My Curbside Classic: 1989 Jeep XJ Wagoneer Limited – A Cherokee With a Few Extras


In the fall of 2013, my fiancé and I were in the market for a new daily driver.  Well, when I say new, I mean well used but new to us.  Our decrepit and battered Ford Focus wagon had blown its timing belt and we knew with our crazy schedules that we couldn’t make ends meet with just one reliable vehicle. I also knew that our budget was slim at best and that we both wanted to own something with a bit of character and style. So on a rainy afternoon, I took a drive out to southwest Littleton to look at a 1989 Jeep Wagoneer Limited.  Within 1 hour we were in love with the di-noc wood paneled box. Cash changed hands and that evening, we added the Wagoneer to our fleet.


The XJ  version of the Wagoneer became part of the Jeep lineup in 1984 with the introduction of the new downsized Cherokee XJ platform.  The full-size SJ Wagoneer would continue on as the top of the line Grand Wagoneer from that point forward.


XJ Wagoneer’s were marketed as upscale, top of the line versions of the standard Cherokee and therefore came with every available option at the time.


Ours came equipped with leather power seats, power mirrors, power windows and locks, A/C, digital dash clock,  fog lights, fake wood trim on the dash and doors and of course di-noc wood paneling all over the body.   Surprisingly, every single power option with the exception of the driver’s side power window, still works perfectly on ours.


Early Wagoneers had the standard Cherokee headlight and grill setup.  Starting with the 1987 MY, Wagoneers received their signature quad-headlight front ends which moved the signal lights inside of the unique front grill.


1987 also marked the first year of the legendary Jeep 4.0 liter inline six being stuffed under XJ hoods. replacing the 2.8L GM v-6.  In its initial incarnation, the 242 cubic inch motor would produce 177HP and 224 lb-ft of torque.  1991 and later versions, dubbed the HO for “High Output,” of the 4.0 would see a power increase to 190hp and 225 lb-ft of torque thanks to a slightly redesigned cylinder head.  The HO version of this motor would continue in the Jeep lineup virtually unchanged until 2006.


The 4.0 inline six in our Wagoneer is original and carries all of the quirks of the original Renault influenced design, including the well-known RENIX (Renault/Bendix) engine management system as well as a very difficult closed loop pressurized cooling system.  While many folks in the Jeep world cannot stand either of these items, we have yet have any issues with the RENIX system or the cooling.


Our Wagoneer is an original Colorado vehicle and had been owned by the second owners since 1991.  Aside from some faded paint and peeling clear coat, the body and interior are pretty well preserved.  There is not a spot of rust anywhere.  The Asin-Warner AW-4 4 speed automatic shifts perfectly and the inline six still pulls very strong with tons of low end torque even with nearly 170,000 miles.

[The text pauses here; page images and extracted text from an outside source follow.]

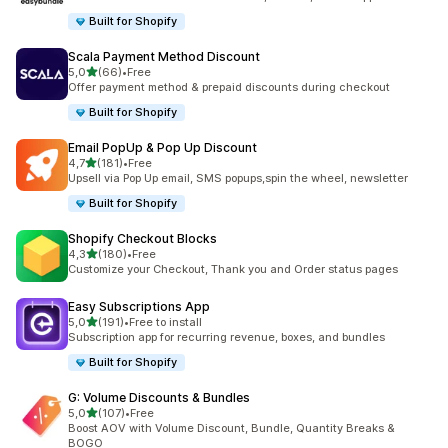
Built for Shopify
Scala Payment Method Discount
stelle su 5
5,0
(66)
•
Free
66 recensioni totali
Offer payment method & prepaid discounts during checkout
Built for Shopify
Email PopUp & Pop Up Discount
stelle su 5
4,7
(181)
•
Free
181 recensioni totali
Upsell via Pop Up email, SMS popups,spin the wheel, newsletter
Built for Shopify
Shopify Checkout Blocks
stelle su 5
4,3
(180)
•
Free
180 recensioni totali
Customize your Checkout, Thank you and Order status pages
Easy Subscriptions App
stelle su 5
5,0
(191)
•
Free to install
191 recensioni totali
Subscription app for recurring revenue, boxes, and bundles
Built for Shopify
G: Volume Discounts & Bundles
stelle su 5
5,0
(107)
•
Free
107 recensioni totali
Boost AOV with Volume Discount, Bundle, Quantity Breaks &
BOGO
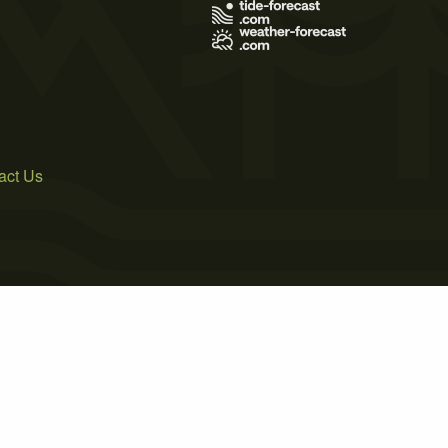
act Us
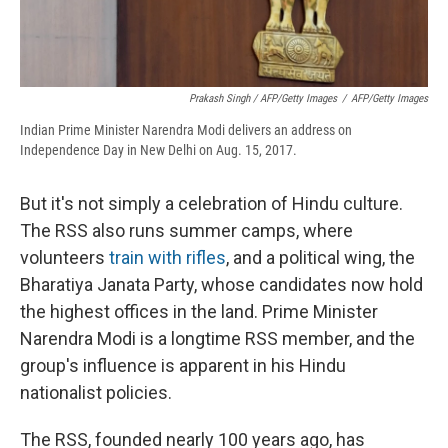
Prakash Singh / AFP/Getty Images
/
AFP/Getty Images
Indian Prime Minister Narendra Modi delivers an address on
Independence Day in New Delhi on Aug. 15, 2017.
But it's not simply a celebration of Hindu culture.
The RSS also runs summer camps, where
volunteers
train with rifles
, and a political wing, the
Bharatiya Janata Party, whose candidates now hold
the highest offices in the land. Prime Minister
Narendra Modi is a longtime RSS member, and the
group's influence is apparent in his Hindu
nationalist policies.
The RSS, founded nearly 100 years ago, has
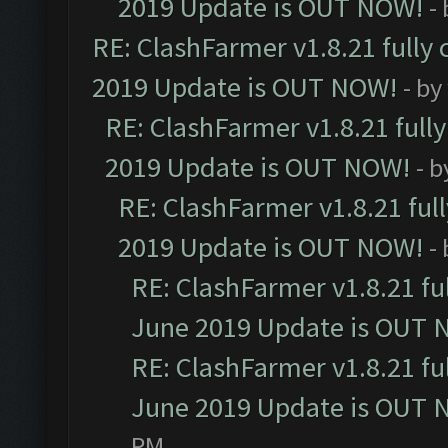
2019 Update is OUT NOW!
-
RE: ClashFarmer v1.8.21 fully
2019 Update is OUT NOW!
- by
RE: ClashFarmer v1.8.21 full
2019 Update is OUT NOW!
- 
RE: ClashFarmer v1.8.21 ful
2019 Update is OUT NOW!
-
RE: ClashFarmer v1.8.21 fu
June 2019 Update is OUT 
RE: ClashFarmer v1.8.21 fu
June 2019 Update is OUT 
PM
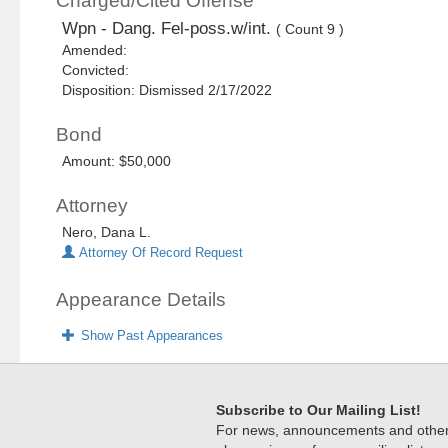
Charged/Cited Offense
Wpn - Dang. Fel-poss.w/int.
( Count 9 )
Amended:
Convicted:
Disposition: Dismissed 2/17/2022
Bond
Amount: $50,000
Attorney
Nero, Dana L.
Attorney Of Record Request
Appearance Details
Show Past Appearances
Subscribe to Our Mailing List!
For news, announcements and other c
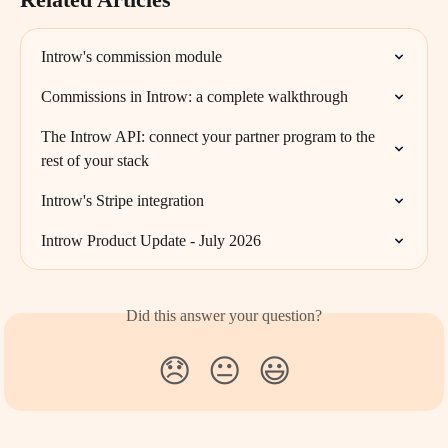
Introw's commission module
Commissions in Introw: a complete walkthrough
The Introw API: connect your partner program to the 
rest of your stack
Introw's Stripe integration
Introw Product Update - July 2026
Did this answer your question?
😞
😐
😃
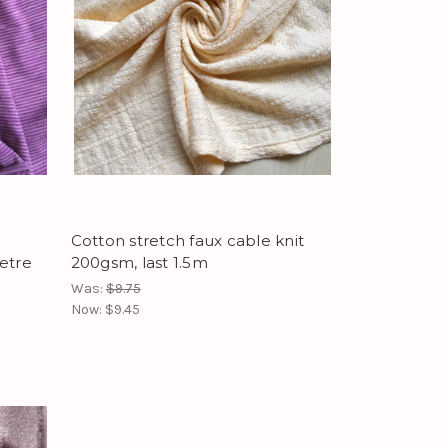
Cotton stretch faux cable knit
etre
200gsm, last 1.5m
Was:
$9.75
Now:
$9.45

Our Wagoneer also has the advanced for the times NP242 Selec-Trac transfer case.  This transfer case allows for either full-time 4wheel drive on dry surfaces, or part time 4-wheel drive in snow or mud.  The transfer case also has a 4-low option for low speed crawling.  This technology seems archaic now but in 1989, it was a pretty unique feature.


For the last 2 years, the Wagoneer has served as a reliable albeit gas guzzling daily driver.  However, on the weekends, the Jeep was ready for play, spending plenty of time shuttling us to various far flung mountain bike trail heads across the southwest.


As a road trip and camping vehicle, the Wagoneer is truly in it’s element.  It’s a comfortable and competent highway cruiser.  And when the going get’s dusty, muddy, rocky or snowy, it turns into a competent off roader.


Most recently, Robyn and I completed a 1,600 mile camping/off-roading/mountain biking road trip through Colorado, Utah, and New Mexico.


On desert back roads, the Wagoneer really feels at home.  In 4-low it will crawl up and over obstacles you wouldn’t imagine a bone stock old suburbanite grocery-getter would be capable of handling.


Although the Jeep has never let us down, it does have almost 170,000 miles on it and I have had to do my fair share of work to keep it driveable.  Early in the vehicle’s life with us, I had to replace the valve cover gasket which was pouring oil and the entire cooling system which was leaking profusely.  I’ve also replaced almost the entire brake system and the starter motor.  Most recently, the power steering pump has started squealing like a stuck pig and leaking from the return line.  That and the 26 year old suspension will be getting replaced later this summer.


Overall our Jeep Wagoneer has been one of our favorite vehicles.  Though it is in no way pristine, we have had multiple people leave notes on the windshield asking us to contact them if we should decide to sell. Maybe we would someday, but for now, we intend to enjoy it awhile longer.


Recently, the Jeep has gone into a semi-retirement as Robyn and I have purchased a low mileage Subaru Outback to take over responsibilities as a daily driver.  Going forward, we hope to use the Wagoneer for our regular trips to the southwestern deserts as well as for exploring Colorado’s endless mining roads.  We hope to keep the old Wagoneer in the family for years to come.